- _ESTRATTO_:
┄┄┄┄┄┄┄┄┄┄┄┄┄┄┄┄┄┄┄┄

Premesso che molto spesso «noi» quando vogliamo proporre / introdurre qualcosa usiamo l'affermazione: «faremo come» in Francia, oppure in Germania. Insomma copiamo. Nel presupposto che altrove le cose vadano meglio e siccome lo facciamo in continuazione di questo passo esauriremo le alternative e arriveremo probabilmente a dichiarare, prima o poi, «faremo come» a Timbuktù o alle Hawaii dove se non altro diceva er Monnezza «lo prendi e lo dai». Il che mi sembra più in linea con l'Italico stile quando si tratta di lavoro.


Da notare che all'estero invece si è affermata la tendenza opposta. Infatti non è insolito sentire l'affermazione: «attenzione a non fare come in Italia».


Ma poco importa, si può essere esempi anche in negativo. Sul punto però a volte ho la sensazione che noi poi abbiamo deciso di aggiudicarci il Guinnes dei primati.


Insomma, il buon Marco Biagi è il c.d. papà delle agenzie del lavoro.


Certo è in buona compagnia, ce n'è infatti uno per la bomba atomica, un altro per il gas nervino e via dicendo. Del resto hanno in comune che sono tutte armi di distruzione di massa.


I morti ammazzati poi sono Santi subito: non passano nemmeno attraverso il processo di beatificazione. Purtroppo il Biagi è stato vittima del terrorismo made in Italy o meglio di quel che restava.


Quando uno muore non lo critica più nessuno, anzi tutti lo lodano.


Se la vita fosse un fumetto assisteremmo a decine di persone che pensano con la tipica nuvoletta: «era un gran...» ma poi affermano frasi infarcite di espressioni come: «statura morale», «onesta intellettuale», ecc. ecc.


Tanto per capirci, è un pò come quando leggiamo che un tizio è impazzito e ha sterminato un pò di gente perché magari l'autobus non si è fermato, il bombolone alla crema era poco ripieno o il giornale era spiegazzato. Il cronista di turno va dai vicini ad intervistarli e loro dichiarano: «persona tranquilla, riservata che mai e poi mai ha dato segnali di squilibrio».


Quindi, a ben guardare abbiamo un giuslavorista che ha introdotto un meccanismo del mercato del lavoro copiandolo da quello che accadeva in Francia (l'ultima volta che l'abbiamo fatto a Bologna abbiamo portato a casa un suppostone formato Famiglia di nome «Civis») e che poi è purtroppo morto in circostanze peraltro tragiche.


In un paese come il nostro, dove per fare carriera occorre imparare a far d'ipocrisia virtù chi mai si sognerebbe di alzarsi in stile Paolo Villaggio dopo la celebre corazzata kotiomkin e dichiarare: «per me le agenzie del lavoro sono una kagata pazzesca?»

┄┄┄┄┄┄┄┄┄┄┄┄┄┄┄┄┄┄┄┄

- _DATI_:
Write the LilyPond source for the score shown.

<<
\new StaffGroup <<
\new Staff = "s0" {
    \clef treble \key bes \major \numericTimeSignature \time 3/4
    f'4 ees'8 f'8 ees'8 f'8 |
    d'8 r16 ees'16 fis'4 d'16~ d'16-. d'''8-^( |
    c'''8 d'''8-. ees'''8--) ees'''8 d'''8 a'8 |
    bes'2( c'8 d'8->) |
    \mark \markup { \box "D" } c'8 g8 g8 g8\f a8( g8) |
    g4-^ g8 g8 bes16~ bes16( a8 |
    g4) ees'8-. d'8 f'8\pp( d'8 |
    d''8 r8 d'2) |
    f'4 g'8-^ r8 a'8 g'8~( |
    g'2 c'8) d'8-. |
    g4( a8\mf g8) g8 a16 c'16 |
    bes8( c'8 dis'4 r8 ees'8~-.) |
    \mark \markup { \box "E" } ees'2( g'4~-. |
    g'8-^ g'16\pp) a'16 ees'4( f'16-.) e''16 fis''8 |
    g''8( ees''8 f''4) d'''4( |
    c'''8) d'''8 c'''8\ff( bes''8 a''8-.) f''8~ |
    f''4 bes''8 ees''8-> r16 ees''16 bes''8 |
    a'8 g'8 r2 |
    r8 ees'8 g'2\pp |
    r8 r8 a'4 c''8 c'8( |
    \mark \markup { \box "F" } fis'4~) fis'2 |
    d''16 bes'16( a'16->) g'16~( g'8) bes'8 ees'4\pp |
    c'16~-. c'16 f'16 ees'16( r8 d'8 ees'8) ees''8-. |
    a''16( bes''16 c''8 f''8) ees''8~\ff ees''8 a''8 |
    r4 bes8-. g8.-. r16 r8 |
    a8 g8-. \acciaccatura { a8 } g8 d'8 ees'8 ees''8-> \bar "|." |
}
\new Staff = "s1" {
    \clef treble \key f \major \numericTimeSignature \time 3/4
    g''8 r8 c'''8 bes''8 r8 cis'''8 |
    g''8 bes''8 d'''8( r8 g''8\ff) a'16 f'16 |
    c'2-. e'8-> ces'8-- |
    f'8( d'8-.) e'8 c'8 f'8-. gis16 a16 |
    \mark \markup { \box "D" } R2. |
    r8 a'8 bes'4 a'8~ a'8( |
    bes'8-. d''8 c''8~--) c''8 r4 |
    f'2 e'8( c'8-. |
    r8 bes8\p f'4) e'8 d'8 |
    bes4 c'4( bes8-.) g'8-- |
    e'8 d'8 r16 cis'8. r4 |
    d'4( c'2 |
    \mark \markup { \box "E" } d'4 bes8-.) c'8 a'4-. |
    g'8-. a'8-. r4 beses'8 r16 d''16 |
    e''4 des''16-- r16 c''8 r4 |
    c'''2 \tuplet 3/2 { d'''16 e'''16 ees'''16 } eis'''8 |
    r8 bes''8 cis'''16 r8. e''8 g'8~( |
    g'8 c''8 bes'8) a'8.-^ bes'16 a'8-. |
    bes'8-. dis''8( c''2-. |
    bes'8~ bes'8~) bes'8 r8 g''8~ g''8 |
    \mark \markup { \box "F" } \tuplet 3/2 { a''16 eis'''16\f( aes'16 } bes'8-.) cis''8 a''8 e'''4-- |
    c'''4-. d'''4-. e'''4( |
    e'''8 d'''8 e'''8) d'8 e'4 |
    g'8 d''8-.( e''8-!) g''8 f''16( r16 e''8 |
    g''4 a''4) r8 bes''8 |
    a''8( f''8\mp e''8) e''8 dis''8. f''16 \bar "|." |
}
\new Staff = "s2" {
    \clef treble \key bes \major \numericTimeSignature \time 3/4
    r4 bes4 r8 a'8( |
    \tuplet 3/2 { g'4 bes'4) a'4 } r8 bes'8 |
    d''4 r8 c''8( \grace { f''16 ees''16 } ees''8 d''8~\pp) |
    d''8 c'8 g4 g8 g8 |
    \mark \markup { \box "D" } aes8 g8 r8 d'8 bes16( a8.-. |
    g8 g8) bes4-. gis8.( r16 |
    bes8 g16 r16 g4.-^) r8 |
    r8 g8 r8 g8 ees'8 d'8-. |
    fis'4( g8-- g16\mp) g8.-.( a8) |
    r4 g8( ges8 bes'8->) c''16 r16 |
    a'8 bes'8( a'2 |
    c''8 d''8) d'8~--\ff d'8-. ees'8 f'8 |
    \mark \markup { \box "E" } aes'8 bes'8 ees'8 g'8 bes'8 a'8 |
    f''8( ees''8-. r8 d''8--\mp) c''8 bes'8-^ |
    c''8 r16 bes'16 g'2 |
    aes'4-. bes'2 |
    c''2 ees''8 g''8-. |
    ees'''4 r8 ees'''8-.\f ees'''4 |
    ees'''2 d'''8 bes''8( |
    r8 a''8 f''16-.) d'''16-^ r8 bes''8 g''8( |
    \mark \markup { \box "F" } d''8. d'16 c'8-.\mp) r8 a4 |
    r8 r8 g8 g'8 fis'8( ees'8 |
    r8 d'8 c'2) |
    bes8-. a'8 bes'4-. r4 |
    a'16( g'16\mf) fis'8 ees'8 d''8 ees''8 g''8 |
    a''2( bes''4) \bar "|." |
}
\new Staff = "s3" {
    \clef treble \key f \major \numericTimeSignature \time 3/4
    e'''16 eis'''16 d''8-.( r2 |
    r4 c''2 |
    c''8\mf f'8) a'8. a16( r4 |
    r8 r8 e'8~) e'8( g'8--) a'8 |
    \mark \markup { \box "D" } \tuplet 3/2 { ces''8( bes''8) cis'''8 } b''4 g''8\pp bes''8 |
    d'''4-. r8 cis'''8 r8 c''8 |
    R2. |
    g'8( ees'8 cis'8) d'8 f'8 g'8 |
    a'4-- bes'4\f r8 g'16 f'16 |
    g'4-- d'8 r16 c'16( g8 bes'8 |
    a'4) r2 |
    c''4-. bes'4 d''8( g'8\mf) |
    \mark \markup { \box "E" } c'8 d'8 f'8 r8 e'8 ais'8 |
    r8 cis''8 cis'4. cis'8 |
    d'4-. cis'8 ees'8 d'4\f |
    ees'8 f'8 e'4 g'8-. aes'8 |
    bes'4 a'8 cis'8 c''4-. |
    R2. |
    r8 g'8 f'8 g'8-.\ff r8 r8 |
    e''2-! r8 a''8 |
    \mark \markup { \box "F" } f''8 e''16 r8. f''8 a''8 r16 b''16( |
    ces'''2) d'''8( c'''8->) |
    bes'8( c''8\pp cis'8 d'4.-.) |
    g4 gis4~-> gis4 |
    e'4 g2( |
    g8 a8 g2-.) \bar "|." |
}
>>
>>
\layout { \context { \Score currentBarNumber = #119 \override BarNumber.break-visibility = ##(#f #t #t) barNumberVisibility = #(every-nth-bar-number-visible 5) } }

┄┄┄┄┄┄┄┄┄┄┄┄┄┄┄┄┄┄┄┄

- _COMPITO ASSEGNATO 1_:
Elenca tutti i luoghi geografici chiamati per nome nell'estratto, nell'ordine in cui compaiono.
- _COMPITO ASSEGNATO 2_:
Restituisci la parte dell'estratto che comincia con "I morti ammazzati" e va avanti fino a "tutti lo lodano.", ricopiandola parola per parola.

- _RISPOSTA COMPLETA 1_:
Francia, Germania, Timbuktù, Hawaii, Italia, Bologna

- _RISPOSTA COMPLETA 2_:
I morti ammazzati poi sono Santi subito: non passano nemmeno attraverso il processo di beatificazione. Purtroppo il Biagi è stato vittima del terrorismo made in Italy o meglio di quel che restava.


Quando uno muore non lo critica più nessuno, anzi tutti lo lodano.